### Instructions for the task
Can you return the material word for word, from its start through the line that contains "[303, 226, 499, 359]", leaving the pictures out?

[Raw data — start]

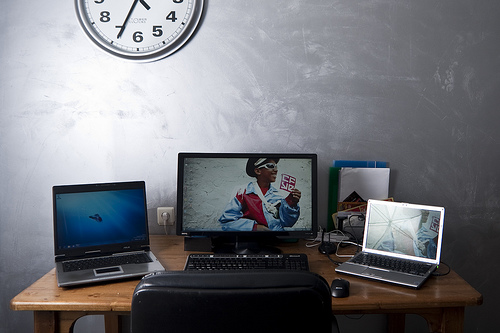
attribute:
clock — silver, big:
[74, 3, 211, 59]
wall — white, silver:
[1, 2, 500, 331]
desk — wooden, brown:
[13, 232, 483, 328]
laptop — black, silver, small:
[53, 186, 166, 291]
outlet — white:
[158, 207, 174, 223]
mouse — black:
[333, 277, 349, 295]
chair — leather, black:
[130, 272, 336, 332]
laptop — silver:
[336, 198, 446, 288]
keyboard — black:
[184, 255, 306, 272]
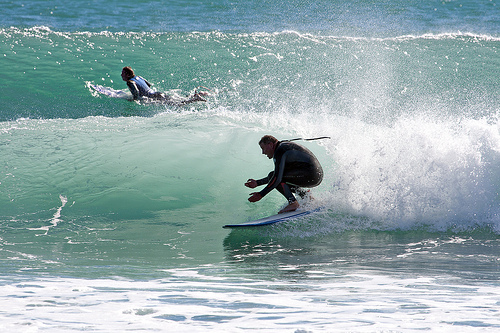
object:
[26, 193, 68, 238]
seafoam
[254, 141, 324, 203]
wet suit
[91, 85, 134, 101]
board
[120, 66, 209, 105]
man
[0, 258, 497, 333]
foam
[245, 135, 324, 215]
man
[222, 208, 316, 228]
surfboard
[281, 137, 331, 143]
rope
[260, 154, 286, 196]
arms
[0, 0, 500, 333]
water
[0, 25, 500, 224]
wave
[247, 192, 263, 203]
hands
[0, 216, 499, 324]
ripples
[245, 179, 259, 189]
hands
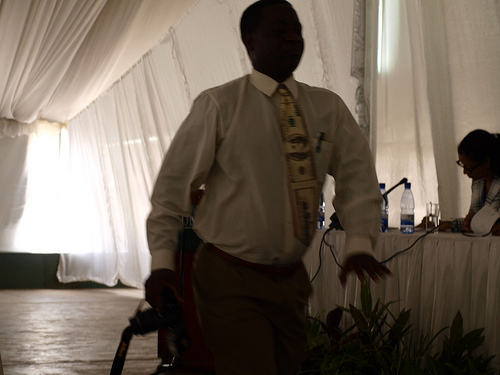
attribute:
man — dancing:
[145, 1, 391, 374]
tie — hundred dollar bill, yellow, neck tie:
[269, 84, 319, 246]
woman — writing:
[415, 129, 499, 235]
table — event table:
[303, 226, 499, 359]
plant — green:
[342, 294, 397, 375]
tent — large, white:
[0, 2, 500, 289]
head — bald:
[240, 2, 305, 75]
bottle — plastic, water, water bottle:
[401, 183, 414, 233]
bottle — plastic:
[378, 182, 388, 232]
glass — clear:
[425, 203, 438, 230]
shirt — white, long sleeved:
[147, 70, 383, 274]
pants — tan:
[167, 228, 313, 374]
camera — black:
[132, 295, 178, 336]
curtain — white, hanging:
[1, 0, 106, 247]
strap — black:
[133, 296, 149, 324]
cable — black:
[311, 224, 333, 283]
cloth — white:
[303, 230, 499, 359]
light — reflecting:
[14, 289, 85, 374]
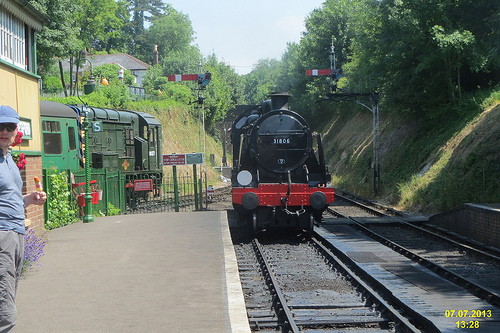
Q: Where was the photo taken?
A: It was taken at the train station.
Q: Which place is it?
A: It is a train station.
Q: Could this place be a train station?
A: Yes, it is a train station.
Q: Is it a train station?
A: Yes, it is a train station.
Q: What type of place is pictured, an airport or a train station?
A: It is a train station.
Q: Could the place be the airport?
A: No, it is the train station.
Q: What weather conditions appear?
A: It is cloudy.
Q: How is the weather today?
A: It is cloudy.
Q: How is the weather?
A: It is cloudy.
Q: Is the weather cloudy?
A: Yes, it is cloudy.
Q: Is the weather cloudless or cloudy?
A: It is cloudy.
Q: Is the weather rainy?
A: No, it is cloudy.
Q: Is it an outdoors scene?
A: Yes, it is outdoors.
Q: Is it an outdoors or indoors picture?
A: It is outdoors.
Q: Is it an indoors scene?
A: No, it is outdoors.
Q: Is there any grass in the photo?
A: Yes, there is grass.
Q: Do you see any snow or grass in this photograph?
A: Yes, there is grass.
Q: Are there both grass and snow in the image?
A: No, there is grass but no snow.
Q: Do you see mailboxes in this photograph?
A: No, there are no mailboxes.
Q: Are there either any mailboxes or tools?
A: No, there are no mailboxes or tools.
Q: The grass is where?
A: The grass is on the hill.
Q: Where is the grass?
A: The grass is on the hill.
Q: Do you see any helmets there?
A: No, there are no helmets.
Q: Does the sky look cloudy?
A: Yes, the sky is cloudy.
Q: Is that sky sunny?
A: No, the sky is cloudy.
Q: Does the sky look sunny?
A: No, the sky is cloudy.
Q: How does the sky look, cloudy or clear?
A: The sky is cloudy.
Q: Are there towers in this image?
A: No, there are no towers.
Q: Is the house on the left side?
A: Yes, the house is on the left of the image.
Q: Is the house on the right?
A: No, the house is on the left of the image.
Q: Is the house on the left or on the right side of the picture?
A: The house is on the left of the image.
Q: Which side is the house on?
A: The house is on the left of the image.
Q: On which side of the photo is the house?
A: The house is on the left of the image.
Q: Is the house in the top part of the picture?
A: Yes, the house is in the top of the image.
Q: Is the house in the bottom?
A: No, the house is in the top of the image.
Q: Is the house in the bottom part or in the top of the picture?
A: The house is in the top of the image.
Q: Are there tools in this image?
A: No, there are no tools.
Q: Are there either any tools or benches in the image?
A: No, there are no tools or benches.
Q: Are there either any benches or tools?
A: No, there are no tools or benches.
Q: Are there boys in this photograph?
A: No, there are no boys.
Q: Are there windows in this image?
A: Yes, there are windows.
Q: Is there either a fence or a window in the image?
A: Yes, there are windows.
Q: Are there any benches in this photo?
A: No, there are no benches.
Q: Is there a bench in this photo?
A: No, there are no benches.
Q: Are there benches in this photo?
A: No, there are no benches.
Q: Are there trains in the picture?
A: Yes, there is a train.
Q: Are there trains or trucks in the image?
A: Yes, there is a train.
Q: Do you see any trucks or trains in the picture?
A: Yes, there is a train.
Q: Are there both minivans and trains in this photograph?
A: No, there is a train but no minivans.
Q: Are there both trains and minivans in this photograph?
A: No, there is a train but no minivans.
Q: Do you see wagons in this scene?
A: No, there are no wagons.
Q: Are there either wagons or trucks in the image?
A: No, there are no wagons or trucks.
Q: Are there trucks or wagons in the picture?
A: No, there are no wagons or trucks.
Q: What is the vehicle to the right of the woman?
A: The vehicle is a train.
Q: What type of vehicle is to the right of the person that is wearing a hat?
A: The vehicle is a train.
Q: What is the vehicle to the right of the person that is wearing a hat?
A: The vehicle is a train.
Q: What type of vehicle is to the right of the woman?
A: The vehicle is a train.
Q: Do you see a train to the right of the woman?
A: Yes, there is a train to the right of the woman.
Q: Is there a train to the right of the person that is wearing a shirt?
A: Yes, there is a train to the right of the woman.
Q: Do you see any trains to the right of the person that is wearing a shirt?
A: Yes, there is a train to the right of the woman.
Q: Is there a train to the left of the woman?
A: No, the train is to the right of the woman.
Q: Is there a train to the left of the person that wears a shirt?
A: No, the train is to the right of the woman.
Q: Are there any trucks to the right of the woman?
A: No, there is a train to the right of the woman.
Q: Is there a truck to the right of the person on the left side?
A: No, there is a train to the right of the woman.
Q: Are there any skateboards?
A: No, there are no skateboards.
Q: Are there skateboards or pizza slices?
A: No, there are no skateboards or pizza slices.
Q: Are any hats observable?
A: Yes, there is a hat.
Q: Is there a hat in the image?
A: Yes, there is a hat.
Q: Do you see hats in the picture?
A: Yes, there is a hat.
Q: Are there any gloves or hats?
A: Yes, there is a hat.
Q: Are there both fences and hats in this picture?
A: Yes, there are both a hat and a fence.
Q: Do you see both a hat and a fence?
A: Yes, there are both a hat and a fence.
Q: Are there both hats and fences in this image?
A: Yes, there are both a hat and a fence.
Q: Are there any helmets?
A: No, there are no helmets.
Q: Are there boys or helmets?
A: No, there are no helmets or boys.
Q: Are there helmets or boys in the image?
A: No, there are no helmets or boys.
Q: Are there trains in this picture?
A: Yes, there is a train.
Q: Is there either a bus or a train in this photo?
A: Yes, there is a train.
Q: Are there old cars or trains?
A: Yes, there is an old train.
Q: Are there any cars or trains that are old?
A: Yes, the train is old.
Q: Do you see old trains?
A: Yes, there is an old train.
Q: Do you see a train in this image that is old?
A: Yes, there is a train that is old.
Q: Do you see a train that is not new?
A: Yes, there is a old train.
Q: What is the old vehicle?
A: The vehicle is a train.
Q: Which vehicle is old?
A: The vehicle is a train.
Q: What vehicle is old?
A: The vehicle is a train.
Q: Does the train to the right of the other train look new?
A: No, the train is old.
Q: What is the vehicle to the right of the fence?
A: The vehicle is a train.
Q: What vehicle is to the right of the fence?
A: The vehicle is a train.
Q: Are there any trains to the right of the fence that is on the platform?
A: Yes, there is a train to the right of the fence.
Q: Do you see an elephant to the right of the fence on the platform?
A: No, there is a train to the right of the fence.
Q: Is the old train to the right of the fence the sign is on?
A: Yes, the train is to the right of the fence.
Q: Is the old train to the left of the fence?
A: No, the train is to the right of the fence.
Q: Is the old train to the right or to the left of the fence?
A: The train is to the right of the fence.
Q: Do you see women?
A: Yes, there is a woman.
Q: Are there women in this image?
A: Yes, there is a woman.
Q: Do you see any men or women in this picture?
A: Yes, there is a woman.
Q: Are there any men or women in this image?
A: Yes, there is a woman.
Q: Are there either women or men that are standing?
A: Yes, the woman is standing.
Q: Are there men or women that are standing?
A: Yes, the woman is standing.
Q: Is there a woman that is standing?
A: Yes, there is a woman that is standing.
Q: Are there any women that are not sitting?
A: Yes, there is a woman that is standing.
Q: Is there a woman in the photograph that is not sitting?
A: Yes, there is a woman that is standing.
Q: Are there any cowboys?
A: No, there are no cowboys.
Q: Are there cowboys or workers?
A: No, there are no cowboys or workers.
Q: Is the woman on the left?
A: Yes, the woman is on the left of the image.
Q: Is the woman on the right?
A: No, the woman is on the left of the image.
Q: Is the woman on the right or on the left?
A: The woman is on the left of the image.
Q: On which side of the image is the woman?
A: The woman is on the left of the image.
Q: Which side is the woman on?
A: The woman is on the left of the image.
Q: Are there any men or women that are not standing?
A: No, there is a woman but she is standing.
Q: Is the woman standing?
A: Yes, the woman is standing.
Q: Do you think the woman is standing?
A: Yes, the woman is standing.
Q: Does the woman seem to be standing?
A: Yes, the woman is standing.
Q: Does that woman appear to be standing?
A: Yes, the woman is standing.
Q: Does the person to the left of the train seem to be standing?
A: Yes, the woman is standing.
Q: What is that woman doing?
A: The woman is standing.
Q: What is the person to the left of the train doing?
A: The woman is standing.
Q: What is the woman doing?
A: The woman is standing.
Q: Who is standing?
A: The woman is standing.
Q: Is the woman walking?
A: No, the woman is standing.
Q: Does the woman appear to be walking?
A: No, the woman is standing.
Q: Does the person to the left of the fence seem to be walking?
A: No, the woman is standing.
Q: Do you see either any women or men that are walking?
A: No, there is a woman but she is standing.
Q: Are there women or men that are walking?
A: No, there is a woman but she is standing.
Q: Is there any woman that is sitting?
A: No, there is a woman but she is standing.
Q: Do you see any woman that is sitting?
A: No, there is a woman but she is standing.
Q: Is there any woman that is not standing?
A: No, there is a woman but she is standing.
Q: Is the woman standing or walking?
A: The woman is standing.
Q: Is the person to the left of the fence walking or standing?
A: The woman is standing.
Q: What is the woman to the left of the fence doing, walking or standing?
A: The woman is standing.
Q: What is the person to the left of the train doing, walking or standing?
A: The woman is standing.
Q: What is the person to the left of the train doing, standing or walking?
A: The woman is standing.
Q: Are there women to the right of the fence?
A: No, the woman is to the left of the fence.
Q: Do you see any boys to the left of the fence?
A: No, there is a woman to the left of the fence.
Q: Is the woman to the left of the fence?
A: Yes, the woman is to the left of the fence.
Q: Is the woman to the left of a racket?
A: No, the woman is to the left of the fence.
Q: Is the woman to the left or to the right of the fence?
A: The woman is to the left of the fence.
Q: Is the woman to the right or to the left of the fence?
A: The woman is to the left of the fence.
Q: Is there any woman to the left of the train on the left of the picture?
A: Yes, there is a woman to the left of the train.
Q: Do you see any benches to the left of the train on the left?
A: No, there is a woman to the left of the train.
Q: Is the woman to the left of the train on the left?
A: Yes, the woman is to the left of the train.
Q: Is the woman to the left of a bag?
A: No, the woman is to the left of the train.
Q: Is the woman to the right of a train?
A: No, the woman is to the left of a train.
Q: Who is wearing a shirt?
A: The woman is wearing a shirt.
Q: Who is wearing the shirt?
A: The woman is wearing a shirt.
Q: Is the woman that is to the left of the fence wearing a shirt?
A: Yes, the woman is wearing a shirt.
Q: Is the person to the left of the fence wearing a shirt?
A: Yes, the woman is wearing a shirt.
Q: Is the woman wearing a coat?
A: No, the woman is wearing a shirt.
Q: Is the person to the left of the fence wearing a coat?
A: No, the woman is wearing a shirt.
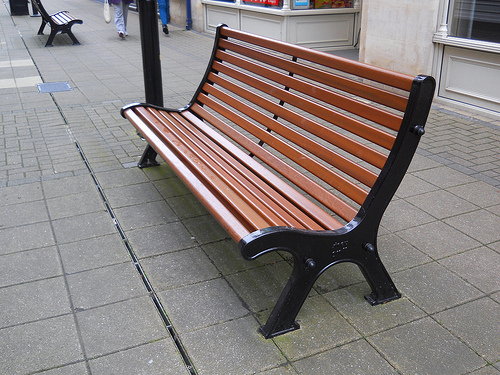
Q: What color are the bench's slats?
A: Brown.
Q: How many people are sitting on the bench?
A: 0.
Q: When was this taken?
A: Daytime.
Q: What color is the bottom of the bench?
A: Black.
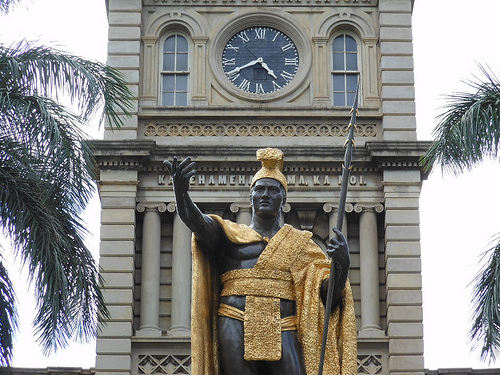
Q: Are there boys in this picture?
A: No, there are no boys.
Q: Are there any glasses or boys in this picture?
A: No, there are no boys or glasses.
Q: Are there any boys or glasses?
A: No, there are no boys or glasses.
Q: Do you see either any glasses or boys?
A: No, there are no boys or glasses.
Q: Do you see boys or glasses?
A: No, there are no boys or glasses.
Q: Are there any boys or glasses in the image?
A: No, there are no glasses or boys.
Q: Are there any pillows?
A: No, there are no pillows.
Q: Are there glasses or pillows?
A: No, there are no pillows or glasses.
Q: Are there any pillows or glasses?
A: No, there are no pillows or glasses.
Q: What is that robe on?
A: The robe is on the statue.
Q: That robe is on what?
A: The robe is on the statue.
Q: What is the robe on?
A: The robe is on the statue.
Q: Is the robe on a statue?
A: Yes, the robe is on a statue.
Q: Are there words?
A: Yes, there are words.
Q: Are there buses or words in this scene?
A: Yes, there are words.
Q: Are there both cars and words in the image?
A: No, there are words but no cars.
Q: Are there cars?
A: No, there are no cars.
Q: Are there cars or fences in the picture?
A: No, there are no cars or fences.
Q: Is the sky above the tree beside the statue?
A: Yes, the sky is above the tree.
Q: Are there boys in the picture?
A: No, there are no boys.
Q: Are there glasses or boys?
A: No, there are no boys or glasses.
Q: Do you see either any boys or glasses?
A: No, there are no boys or glasses.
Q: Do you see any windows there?
A: Yes, there is a window.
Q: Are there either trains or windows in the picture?
A: Yes, there is a window.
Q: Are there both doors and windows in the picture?
A: No, there is a window but no doors.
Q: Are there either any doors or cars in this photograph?
A: No, there are no cars or doors.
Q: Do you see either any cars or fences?
A: No, there are no cars or fences.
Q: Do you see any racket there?
A: No, there are no rackets.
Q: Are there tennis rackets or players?
A: No, there are no tennis rackets or players.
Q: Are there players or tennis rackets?
A: No, there are no tennis rackets or players.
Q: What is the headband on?
A: The headband is on the statue.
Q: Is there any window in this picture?
A: Yes, there is a window.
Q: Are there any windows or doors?
A: Yes, there is a window.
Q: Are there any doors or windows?
A: Yes, there is a window.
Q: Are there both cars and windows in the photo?
A: No, there is a window but no cars.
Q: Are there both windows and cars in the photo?
A: No, there is a window but no cars.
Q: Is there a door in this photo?
A: No, there are no doors.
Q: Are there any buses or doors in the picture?
A: No, there are no doors or buses.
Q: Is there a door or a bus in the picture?
A: No, there are no doors or buses.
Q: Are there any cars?
A: No, there are no cars.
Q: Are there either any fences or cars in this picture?
A: No, there are no cars or fences.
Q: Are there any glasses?
A: No, there are no glasses.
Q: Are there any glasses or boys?
A: No, there are no glasses or boys.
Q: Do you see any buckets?
A: No, there are no buckets.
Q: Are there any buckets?
A: No, there are no buckets.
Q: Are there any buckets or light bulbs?
A: No, there are no buckets or light bulbs.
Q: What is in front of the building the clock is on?
A: The statue is in front of the building.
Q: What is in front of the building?
A: The statue is in front of the building.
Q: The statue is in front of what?
A: The statue is in front of the building.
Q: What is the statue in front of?
A: The statue is in front of the building.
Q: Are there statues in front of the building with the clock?
A: Yes, there is a statue in front of the building.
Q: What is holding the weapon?
A: The statue is holding the weapon.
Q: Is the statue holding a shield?
A: No, the statue is holding a weapon.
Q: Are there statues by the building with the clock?
A: Yes, there is a statue by the building.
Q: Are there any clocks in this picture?
A: Yes, there is a clock.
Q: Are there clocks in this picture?
A: Yes, there is a clock.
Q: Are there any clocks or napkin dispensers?
A: Yes, there is a clock.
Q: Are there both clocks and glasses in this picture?
A: No, there is a clock but no glasses.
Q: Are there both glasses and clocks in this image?
A: No, there is a clock but no glasses.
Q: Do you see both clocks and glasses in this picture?
A: No, there is a clock but no glasses.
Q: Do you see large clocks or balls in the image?
A: Yes, there is a large clock.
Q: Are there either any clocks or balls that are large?
A: Yes, the clock is large.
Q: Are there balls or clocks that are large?
A: Yes, the clock is large.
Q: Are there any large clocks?
A: Yes, there is a large clock.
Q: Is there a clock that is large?
A: Yes, there is a clock that is large.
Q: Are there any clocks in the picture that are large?
A: Yes, there is a clock that is large.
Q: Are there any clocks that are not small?
A: Yes, there is a large clock.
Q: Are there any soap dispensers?
A: No, there are no soap dispensers.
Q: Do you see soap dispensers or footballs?
A: No, there are no soap dispensers or footballs.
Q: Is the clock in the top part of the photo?
A: Yes, the clock is in the top of the image.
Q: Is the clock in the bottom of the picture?
A: No, the clock is in the top of the image.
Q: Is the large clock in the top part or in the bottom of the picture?
A: The clock is in the top of the image.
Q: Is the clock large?
A: Yes, the clock is large.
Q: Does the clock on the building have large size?
A: Yes, the clock is large.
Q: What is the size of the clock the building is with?
A: The clock is large.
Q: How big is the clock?
A: The clock is large.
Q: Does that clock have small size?
A: No, the clock is large.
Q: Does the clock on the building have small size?
A: No, the clock is large.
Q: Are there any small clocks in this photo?
A: No, there is a clock but it is large.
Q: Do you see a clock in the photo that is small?
A: No, there is a clock but it is large.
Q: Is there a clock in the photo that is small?
A: No, there is a clock but it is large.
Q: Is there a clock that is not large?
A: No, there is a clock but it is large.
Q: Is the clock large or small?
A: The clock is large.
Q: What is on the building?
A: The clock is on the building.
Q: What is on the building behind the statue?
A: The clock is on the building.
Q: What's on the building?
A: The clock is on the building.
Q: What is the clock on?
A: The clock is on the building.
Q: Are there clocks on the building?
A: Yes, there is a clock on the building.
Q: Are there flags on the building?
A: No, there is a clock on the building.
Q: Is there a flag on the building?
A: No, there is a clock on the building.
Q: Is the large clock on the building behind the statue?
A: Yes, the clock is on the building.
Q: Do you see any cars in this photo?
A: No, there are no cars.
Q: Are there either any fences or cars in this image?
A: No, there are no cars or fences.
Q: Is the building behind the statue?
A: Yes, the building is behind the statue.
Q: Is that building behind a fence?
A: No, the building is behind the statue.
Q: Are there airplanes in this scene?
A: No, there are no airplanes.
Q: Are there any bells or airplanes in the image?
A: No, there are no airplanes or bells.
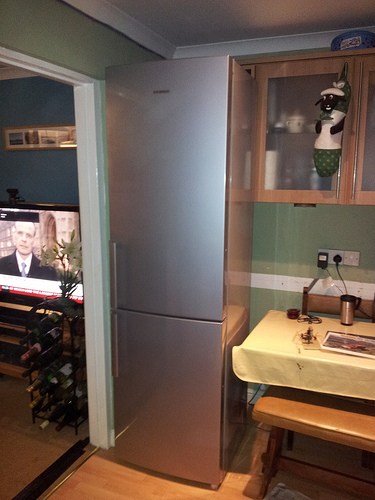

[Raw data — finish]

### Solution
attribute:
clock — silver, big:
[74, 3, 211, 59]
wall — white, silver:
[1, 2, 500, 331]
desk — wooden, brown:
[13, 232, 483, 328]
laptop — black, silver, small:
[53, 186, 166, 291]
outlet — white:
[158, 207, 174, 223]
mouse — black:
[333, 277, 349, 295]
chair — leather, black:
[130, 272, 336, 332]
laptop — silver:
[336, 198, 446, 288]
keyboard — black:
[184, 255, 306, 272]
object:
[26, 193, 68, 238]
seafoam
[254, 141, 324, 203]
wet suit
[91, 85, 134, 101]
board
[120, 66, 209, 105]
man
[0, 258, 497, 333]
foam
[245, 135, 324, 215]
man
[222, 208, 316, 228]
surfboard
[281, 137, 331, 143]
rope
[260, 154, 286, 196]
arms
[0, 0, 500, 333]
water
[0, 25, 500, 224]
wave
[247, 192, 263, 203]
hands
[0, 216, 499, 324]
ripples
[245, 179, 259, 189]
hands
attribute:
man — dancing:
[145, 1, 391, 374]
tie — hundred dollar bill, yellow, neck tie:
[269, 84, 319, 246]
woman — writing:
[415, 129, 499, 235]
table — event table:
[303, 226, 499, 359]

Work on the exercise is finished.